The dust has not chosen me yet.

I exhale slowly and incline my head to Tharn and Jah-kee in thanks, careful to keep my mind smooth, then return to my place along the wall of the main cavern.

Guard duty, I remind myself. The dra-dam asked this of me, and I will not fail him.

Mih-kay-lah has returned from the storage alcove. She cleans now. She crouches near the worn stone that serves as her work station, wrestling the heavy stone bowl onto its side to scrub it with sand.

I watch her hands.

They are a constant impossibility. So small. No claws. Just soft, dark-brown skin stretched over delicate bones. They look as if a hard breath could bruise them.

And yet, she makes the stubborn, rough stone obey. She presses and scrubs until the grit shifts. Until the surface smooths.

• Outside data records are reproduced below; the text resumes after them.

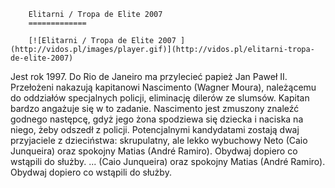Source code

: 
        Elitarni / Tropa de Elite 2007 
        =============
        
        [![Elitarni / Tropa de Elite 2007 ](http://vidos.pl/images/player.gif)](http://vidos.pl/elitarni-tropa-de-elite-2007)
        
        
 Jest rok 1997. Do Rio de Janeiro ma przylecieć papież Jan Paweł II. Przełożeni nakazują kapitanowi Nascimento (Wagner Moura), należącemu do oddziałów specjalnych policji, eliminację dilerów ze slumsów. Kapitan bardzo angażuje się w to zadanie. Nascimento jest zmuszony znaleźć godnego następcę, gdyż jego żona spodziewa się dziecka i naciska na niego, żeby odszedł z policji. Potencjalnymi kandydatami zostają dwaj przyjaciele z dzieciństwa: skrupulatny, ale lekko wybuchowy Neto (Caio Junqueira) oraz spokojny Matias (André Ramiro). Obydwaj dopiero co wstąpili do służby.  ... (Caio Junqueira) oraz spokojny Matias (André Ramiro). Obydwaj dopiero co wstąpili do służby.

I want to take the rough stone away and give her something soft to hold.

Like me.

My groin tightens at the thought. A phantom pressure pushes against the smooth seal of my skin, followed by the familiar heat that has stalked me since the day I first saw her in the dust.

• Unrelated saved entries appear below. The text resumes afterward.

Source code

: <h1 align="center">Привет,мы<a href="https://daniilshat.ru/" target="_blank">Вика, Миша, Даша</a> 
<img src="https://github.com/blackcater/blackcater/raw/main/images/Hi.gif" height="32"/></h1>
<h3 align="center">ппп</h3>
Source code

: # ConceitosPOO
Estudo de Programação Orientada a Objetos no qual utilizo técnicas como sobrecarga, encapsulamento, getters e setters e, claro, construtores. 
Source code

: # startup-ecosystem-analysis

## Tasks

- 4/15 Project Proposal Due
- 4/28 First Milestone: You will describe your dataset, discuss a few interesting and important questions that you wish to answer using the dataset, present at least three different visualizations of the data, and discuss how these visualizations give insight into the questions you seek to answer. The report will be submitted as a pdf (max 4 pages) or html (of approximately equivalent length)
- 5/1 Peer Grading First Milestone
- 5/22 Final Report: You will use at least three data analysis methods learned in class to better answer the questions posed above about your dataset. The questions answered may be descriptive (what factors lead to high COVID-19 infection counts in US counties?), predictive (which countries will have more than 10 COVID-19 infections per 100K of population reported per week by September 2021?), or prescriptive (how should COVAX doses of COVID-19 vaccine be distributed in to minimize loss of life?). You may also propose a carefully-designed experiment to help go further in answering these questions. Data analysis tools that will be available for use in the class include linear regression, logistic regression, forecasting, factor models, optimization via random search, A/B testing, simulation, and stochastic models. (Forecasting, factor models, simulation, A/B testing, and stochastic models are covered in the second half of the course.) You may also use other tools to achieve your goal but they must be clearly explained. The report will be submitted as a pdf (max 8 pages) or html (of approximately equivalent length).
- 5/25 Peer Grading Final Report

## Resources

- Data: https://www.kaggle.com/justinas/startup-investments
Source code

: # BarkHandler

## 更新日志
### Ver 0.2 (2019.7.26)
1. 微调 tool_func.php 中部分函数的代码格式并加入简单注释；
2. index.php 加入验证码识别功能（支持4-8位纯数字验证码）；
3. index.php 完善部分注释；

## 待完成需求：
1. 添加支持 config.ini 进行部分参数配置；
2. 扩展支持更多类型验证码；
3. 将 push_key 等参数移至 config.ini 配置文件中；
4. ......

I adjust my stance against the wall, shifting my weight. My brows pull tight. This has been happening often. Too often. Every time those dark eyes cut toward me and then away. I do not even know what it means.

She leans further over the pot, bracing herself with one arm. I track the line of her cheekbone, the dark lash against her skin, the stubborn pout of her lips. The dust has never created a creature this perfect. Even covered in firestone dust, scowling at a dirty pot, she shines brighter than Ain.

My member throbs painfully harder now, aching to reshape. Heat spreads from my loins outward, a molten line racing under my skin.

“You are staring again.” Haroth’s projection is amused. He has approached on silent feet, his presence brushing against my mind just before he settles against the wall beside me. “It makes the females nervous.”

“I observe,” I answer.

“You obsess.” He settles against the wall next to me, following my gaze to where Mih-kay-lah works. “You should bring her something. Prove your worth.”

I imagine laying a fresh kill at Mih-kay-lah’s feet. Glossy hide, steaming wounds, rich in blood. But I have seen my brothers try this. It does not impress the females.